Kepala Seksi Humas Polres Sumenep AKP Widiarti menyatakan kurang lebih ada sebanyak sembilan kapal yang melakukan evakuasi, yakni KN SAR 249 Permadi, kapal Kantor SAR Surabaya, kapal Pos SAR Sumenep, kapal Syahbandar Surabaya, kapal VTS Surabaya, kapal SROP Kalianget, kapal KSOP Kalianget, Kapal Meratus Project 3, termasuk TB Hasnur 26.
Saat ini, ratusan penumpang yang berhasil diselamatkan tersebut, dalam proses evakuasi menuju Surabaya menggunakan sejumlah kapal, termasuk korban meninggal dunia.
Sementara Pemerintah Kabupaten Sumenep juga menyiagakan 20 unit ambulans di Pelabuhan Kalianget sebagai langkah antisipasi apabila korban kebakaran KMP Mutiara Sentosa 2 dievakuasi ke wilayah tersebut.
Pemerintah daerah juga telah berkoordinasi dengan otoritas pelabuhan, aparat keamanan, dan tim penanganan bencana untuk memastikan proses evakuasi maupun pelayanan kesehatan berjalan optimal.
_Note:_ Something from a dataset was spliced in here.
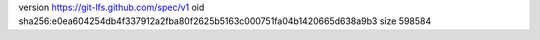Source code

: version https://git-lfs.github.com/spec/v1
oid sha256:e0ea604254db4f337912a2fba80f2625b5163c000751fa04b1420665d638a9b3
size 598584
Korban paling banyak dievakuasi oleh KM Meratus Pematang Siantar, yakni 111 orang yang terdiri atas 109 korban selamat dan dua meninggal dunia.
Kapal tersebut, sedang menuju Surabaya dan diperkirakan tiba sekitar pukul 21.00 WIB untuk melakukan intercept dengan KN SAR 249 Permadi.
Selain itu, TB Hasnur 26 mengevakuasi 66 korban yang terdiri atas 65 selamat dan satu meninggal dunia, Transco Arafura mengevakuasi 17 korban selamat, sedangkan KM Meratus Project 3 mengevakuasi 14 korban yang terdiri atas 13 selamat dan satu meninggal dunia.
Prakarsa Mas mengevakuasi tujuh korban selamat, SC Aila XVII mengevakuasi tujuh korban selamat, Selaras Mas mengevakuasi tujuh korban selamat, British Mentor mengevakuasi dua korban selamat, sedangkan Alcon Daniel membawa satu korban meninggal dunia.